• EXERCISE: Swap every "Burglary" in the records for "Breaking and Entering" and give the lines back with nothing else altered. Omit the pictures from your reply.

• GIVEN INFORMATION:
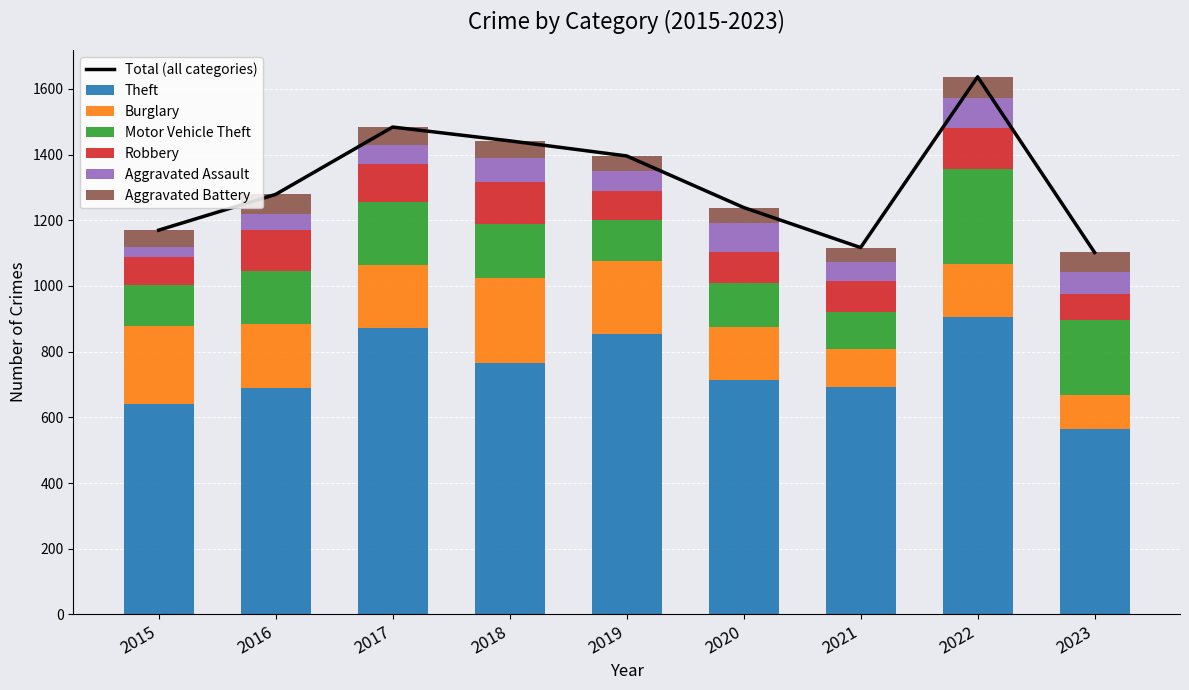

Reading right to left, list all the values displayed in this chart.

Theft: 2023=565	2022=905	2021=691	2020=713	2019=855	2018=767	2017=873	2016=689	2015=641
Burglary: 2023=104	2022=161	2021=117	2020=163	2019=221	2018=257	2017=192	2016=194	2015=236
Motor Vehicle Theft: 2023=228	2022=291	2021=113	2020=134	2019=125	2018=164	2017=191	2016=163	2015=125
Robbery: 2023=78	2022=125	2021=95	2020=94	2019=89	2018=130	2017=115	2016=123	2015=87
Aggravated Assault: 2023=67	2022=89	2021=58	2020=87	2019=61	2018=72	2017=59	2016=50	2015=31
Aggravated Battery: 2023=60	2022=66	2021=43	2020=48	2019=45	2018=52	2017=54	2016=60	2015=50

• RESPONSE BELOW:
Reading right to left, list all the values displayed in this chart.

Theft: 2023=565	2022=905	2021=691	2020=713	2019=855	2018=767	2017=873	2016=689	2015=641
Breaking and Entering: 2023=104	2022=161	2021=117	2020=163	2019=221	2018=257	2017=192	2016=194	2015=236
Motor Vehicle Theft: 2023=228	2022=291	2021=113	2020=134	2019=125	2018=164	2017=191	2016=163	2015=125
Robbery: 2023=78	2022=125	2021=95	2020=94	2019=89	2018=130	2017=115	2016=123	2015=87
Aggravated Assault: 2023=67	2022=89	2021=58	2020=87	2019=61	2018=72	2017=59	2016=50	2015=31
Aggravated Battery: 2023=60	2022=66	2021=43	2020=48	2019=45	2018=52	2017=54	2016=60	2015=50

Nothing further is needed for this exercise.